Last night, while enjoying lasagna brought to us by our dear friends Roy and Susan Garcia, Lauren and I and our eight children watched the No. 1 movie on IMDb right now, Disney’s Encanto.
All but our youngest son Andrew and our eldest sons Josiah and Eli had seen the movie already. But everyone was eager to watch it for either the first or second time, and no complaints were to be heard by any at the end.
As critical as I have been of Disney animated fare in recent years, I really have no major complaints with this film, though I do have some caveats.
But on the whole, I think Encanto may just be a new favorite as it tackles some weighty issues where family dynamics are concerned while at the same time being lively, fun, colorful, and entertaining.
Addressing the Cracks in the Walls
Those familiar with my reflections on Walt Disney animated films will know how I have often keyed in on the absence of one or both parents in so many of them. If both mother and father are in the story, they have somehow been sidelined or else serve as opposition figures who need to be proven wrong or overcome.
Just so, I like that there are fathers and husbands in Encanto’s family. I like that Maribel feels like she can talk to both her mom and dad about what she’s going through. And I like that they try to give her helpful advice and encouragement, even when such does not carry her the whole way as far as she needs to get.

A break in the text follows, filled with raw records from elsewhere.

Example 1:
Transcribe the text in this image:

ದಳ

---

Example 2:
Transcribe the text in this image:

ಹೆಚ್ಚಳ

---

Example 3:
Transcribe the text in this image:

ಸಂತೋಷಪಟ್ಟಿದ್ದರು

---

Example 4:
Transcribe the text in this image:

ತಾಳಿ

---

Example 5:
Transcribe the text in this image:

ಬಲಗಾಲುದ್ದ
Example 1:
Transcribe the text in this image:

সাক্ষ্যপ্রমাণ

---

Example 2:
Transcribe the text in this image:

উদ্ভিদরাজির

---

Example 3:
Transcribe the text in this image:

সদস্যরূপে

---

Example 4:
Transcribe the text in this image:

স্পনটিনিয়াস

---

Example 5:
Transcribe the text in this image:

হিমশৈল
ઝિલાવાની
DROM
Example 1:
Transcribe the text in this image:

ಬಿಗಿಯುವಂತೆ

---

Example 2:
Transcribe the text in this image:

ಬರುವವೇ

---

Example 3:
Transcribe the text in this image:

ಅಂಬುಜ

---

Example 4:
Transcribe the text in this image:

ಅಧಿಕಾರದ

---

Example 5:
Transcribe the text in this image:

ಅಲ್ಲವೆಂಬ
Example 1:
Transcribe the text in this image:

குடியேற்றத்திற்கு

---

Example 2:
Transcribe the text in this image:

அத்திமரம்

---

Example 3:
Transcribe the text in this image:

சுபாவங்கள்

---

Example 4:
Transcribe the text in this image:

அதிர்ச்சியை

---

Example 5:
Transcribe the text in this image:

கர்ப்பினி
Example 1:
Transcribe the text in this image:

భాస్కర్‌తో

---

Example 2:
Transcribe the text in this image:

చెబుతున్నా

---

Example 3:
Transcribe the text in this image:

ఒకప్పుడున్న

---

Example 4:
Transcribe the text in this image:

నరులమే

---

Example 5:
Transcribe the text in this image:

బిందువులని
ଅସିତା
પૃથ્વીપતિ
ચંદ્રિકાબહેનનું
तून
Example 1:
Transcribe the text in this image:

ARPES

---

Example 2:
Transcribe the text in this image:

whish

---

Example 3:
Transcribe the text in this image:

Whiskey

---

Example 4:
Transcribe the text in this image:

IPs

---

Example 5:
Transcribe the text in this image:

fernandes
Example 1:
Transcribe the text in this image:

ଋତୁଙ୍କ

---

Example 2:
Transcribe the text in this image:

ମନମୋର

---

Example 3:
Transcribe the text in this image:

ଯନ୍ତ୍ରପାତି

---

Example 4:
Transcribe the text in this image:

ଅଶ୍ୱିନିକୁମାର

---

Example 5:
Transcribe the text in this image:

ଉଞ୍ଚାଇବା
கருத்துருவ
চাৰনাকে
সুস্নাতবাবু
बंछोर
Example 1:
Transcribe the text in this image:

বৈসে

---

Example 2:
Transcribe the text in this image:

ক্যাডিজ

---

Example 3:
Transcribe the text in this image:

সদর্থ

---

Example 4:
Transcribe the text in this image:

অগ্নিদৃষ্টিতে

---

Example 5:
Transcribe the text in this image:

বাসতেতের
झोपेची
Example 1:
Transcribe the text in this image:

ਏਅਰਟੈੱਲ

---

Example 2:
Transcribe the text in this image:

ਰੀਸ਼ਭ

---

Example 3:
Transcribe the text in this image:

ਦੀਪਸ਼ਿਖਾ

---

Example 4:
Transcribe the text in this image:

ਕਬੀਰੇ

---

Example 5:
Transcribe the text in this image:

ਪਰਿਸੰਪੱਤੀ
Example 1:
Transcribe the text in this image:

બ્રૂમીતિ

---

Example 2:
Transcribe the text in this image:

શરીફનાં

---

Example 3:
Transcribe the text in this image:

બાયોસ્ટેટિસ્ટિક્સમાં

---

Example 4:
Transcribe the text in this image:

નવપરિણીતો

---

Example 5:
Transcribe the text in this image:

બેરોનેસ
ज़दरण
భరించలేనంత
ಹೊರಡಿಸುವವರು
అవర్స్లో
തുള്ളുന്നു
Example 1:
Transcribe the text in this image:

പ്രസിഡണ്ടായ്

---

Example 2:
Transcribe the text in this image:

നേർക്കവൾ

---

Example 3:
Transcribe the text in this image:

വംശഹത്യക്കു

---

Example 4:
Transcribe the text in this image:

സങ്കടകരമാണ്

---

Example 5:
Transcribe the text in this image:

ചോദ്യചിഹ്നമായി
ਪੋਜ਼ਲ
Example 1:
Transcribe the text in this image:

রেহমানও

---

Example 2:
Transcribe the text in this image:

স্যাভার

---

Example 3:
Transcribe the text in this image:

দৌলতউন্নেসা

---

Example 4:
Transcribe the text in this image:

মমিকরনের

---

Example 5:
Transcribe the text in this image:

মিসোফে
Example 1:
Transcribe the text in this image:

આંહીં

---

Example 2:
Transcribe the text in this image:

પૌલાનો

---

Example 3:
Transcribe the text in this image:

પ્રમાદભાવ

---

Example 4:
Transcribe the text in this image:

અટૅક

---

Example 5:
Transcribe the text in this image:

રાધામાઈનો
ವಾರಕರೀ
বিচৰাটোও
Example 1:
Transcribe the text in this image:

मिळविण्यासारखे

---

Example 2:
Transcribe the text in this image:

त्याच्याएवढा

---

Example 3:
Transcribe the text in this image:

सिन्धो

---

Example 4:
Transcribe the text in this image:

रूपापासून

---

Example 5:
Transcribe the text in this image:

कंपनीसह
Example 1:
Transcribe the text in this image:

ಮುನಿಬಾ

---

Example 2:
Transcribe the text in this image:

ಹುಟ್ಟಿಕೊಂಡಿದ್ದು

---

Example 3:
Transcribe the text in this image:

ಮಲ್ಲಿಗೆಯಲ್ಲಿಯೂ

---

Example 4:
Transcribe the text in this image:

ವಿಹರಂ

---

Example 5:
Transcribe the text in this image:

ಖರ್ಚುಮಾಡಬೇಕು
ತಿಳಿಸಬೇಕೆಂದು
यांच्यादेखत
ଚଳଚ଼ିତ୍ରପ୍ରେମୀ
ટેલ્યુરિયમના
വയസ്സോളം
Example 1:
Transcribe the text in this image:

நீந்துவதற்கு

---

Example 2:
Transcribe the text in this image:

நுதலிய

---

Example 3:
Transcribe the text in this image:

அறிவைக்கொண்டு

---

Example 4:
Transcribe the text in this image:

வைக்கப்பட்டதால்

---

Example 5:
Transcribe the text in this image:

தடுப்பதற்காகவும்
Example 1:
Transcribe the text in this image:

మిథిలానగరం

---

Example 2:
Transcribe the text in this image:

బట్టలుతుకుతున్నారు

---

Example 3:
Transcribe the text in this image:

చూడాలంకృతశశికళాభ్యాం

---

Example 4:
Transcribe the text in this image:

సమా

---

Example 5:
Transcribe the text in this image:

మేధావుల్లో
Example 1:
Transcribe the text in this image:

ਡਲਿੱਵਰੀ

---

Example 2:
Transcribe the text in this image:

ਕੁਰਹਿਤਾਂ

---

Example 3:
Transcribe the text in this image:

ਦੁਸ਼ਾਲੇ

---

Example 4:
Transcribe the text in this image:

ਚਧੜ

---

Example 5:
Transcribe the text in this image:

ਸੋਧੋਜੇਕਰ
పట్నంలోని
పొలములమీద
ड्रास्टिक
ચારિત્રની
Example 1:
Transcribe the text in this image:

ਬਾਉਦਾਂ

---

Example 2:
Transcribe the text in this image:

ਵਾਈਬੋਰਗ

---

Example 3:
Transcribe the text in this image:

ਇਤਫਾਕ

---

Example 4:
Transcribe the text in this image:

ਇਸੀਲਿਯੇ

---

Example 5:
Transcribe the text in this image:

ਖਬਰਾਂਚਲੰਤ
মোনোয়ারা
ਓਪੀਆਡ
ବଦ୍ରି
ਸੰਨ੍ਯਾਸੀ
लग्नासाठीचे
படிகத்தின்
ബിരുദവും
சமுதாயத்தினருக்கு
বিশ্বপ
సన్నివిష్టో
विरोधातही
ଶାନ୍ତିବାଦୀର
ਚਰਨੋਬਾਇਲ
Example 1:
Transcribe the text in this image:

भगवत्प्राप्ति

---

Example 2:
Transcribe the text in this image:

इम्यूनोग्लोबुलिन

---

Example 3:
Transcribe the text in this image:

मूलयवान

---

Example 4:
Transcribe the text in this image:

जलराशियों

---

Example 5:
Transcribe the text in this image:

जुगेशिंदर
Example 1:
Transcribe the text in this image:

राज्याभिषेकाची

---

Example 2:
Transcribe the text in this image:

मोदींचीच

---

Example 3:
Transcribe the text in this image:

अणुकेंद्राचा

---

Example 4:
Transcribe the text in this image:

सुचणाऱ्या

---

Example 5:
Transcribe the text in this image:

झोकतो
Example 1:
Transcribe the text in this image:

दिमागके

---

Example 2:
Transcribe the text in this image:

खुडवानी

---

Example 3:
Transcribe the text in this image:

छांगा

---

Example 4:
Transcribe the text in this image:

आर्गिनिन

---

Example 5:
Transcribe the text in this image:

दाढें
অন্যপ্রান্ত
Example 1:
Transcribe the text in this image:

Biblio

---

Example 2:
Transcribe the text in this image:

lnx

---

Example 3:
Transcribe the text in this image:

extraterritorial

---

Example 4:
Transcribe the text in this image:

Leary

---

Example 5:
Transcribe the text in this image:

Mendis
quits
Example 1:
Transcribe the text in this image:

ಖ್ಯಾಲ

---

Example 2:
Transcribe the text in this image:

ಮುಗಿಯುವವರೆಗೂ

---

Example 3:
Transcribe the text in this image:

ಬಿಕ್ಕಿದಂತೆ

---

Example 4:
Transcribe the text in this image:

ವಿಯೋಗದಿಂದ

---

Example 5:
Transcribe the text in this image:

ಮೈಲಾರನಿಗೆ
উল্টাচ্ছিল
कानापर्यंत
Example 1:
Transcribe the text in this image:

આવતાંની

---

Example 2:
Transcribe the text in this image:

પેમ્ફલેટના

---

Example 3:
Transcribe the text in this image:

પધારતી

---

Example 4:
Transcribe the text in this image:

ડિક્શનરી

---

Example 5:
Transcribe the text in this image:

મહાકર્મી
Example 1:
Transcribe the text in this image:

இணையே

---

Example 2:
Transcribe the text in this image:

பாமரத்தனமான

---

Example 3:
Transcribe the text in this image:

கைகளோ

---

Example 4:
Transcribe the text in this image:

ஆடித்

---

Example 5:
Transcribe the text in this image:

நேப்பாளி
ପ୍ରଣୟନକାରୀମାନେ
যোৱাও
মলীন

So also, Maribel comes into conflict with her Abuela – a strong conservative Columbian grandmother who keeps a stiff upper lip and tolerates nothing which might weaken or threaten her home and family. And she argues with her sister Isabela who can do no wrong. But they talk it through and work it out. And that too is good to see.
Then we come to the figure of Bruno – Maribel’s long-lost uncle who had the ability to see the future. We don’t talk about Bruno. But as it turns out, when the family and townspeople can’t help themselves now that Maribel has brought him up, their complaints about the mysterious figure sound rather irrational and unfair.
Conflict Resolution and Managing Expectations
Everyone feels like Bruno was causing bad things to happen by virtue of predicting that they would. Of course, that’s not the way such things work unless we’re talking about self-fulfilling prophecies which come true in our obsessive efforts to prevent them.
And lo and behold, we do have some self-fulfilling prophecies here, but not so much where Bruno is concerned as where Abuela’s tight reins on the family have even the most gifted members close to nervous breakdowns under the overwhelming pressure to be strong and perfect.
The moral of the story? We need to talk about Bruno. And family is very important. But avoiding talking about family problems doesn’t mean those problems cease to exist or else work themselves out on their own when swept under the rug.
Also, if you really think about it, husbands and fathers are a crucial part of healthy families. And when absent or passive, undue burdens are put on women which they shouldn’t be asked to bear.
At least that’s what I took away from Encanto.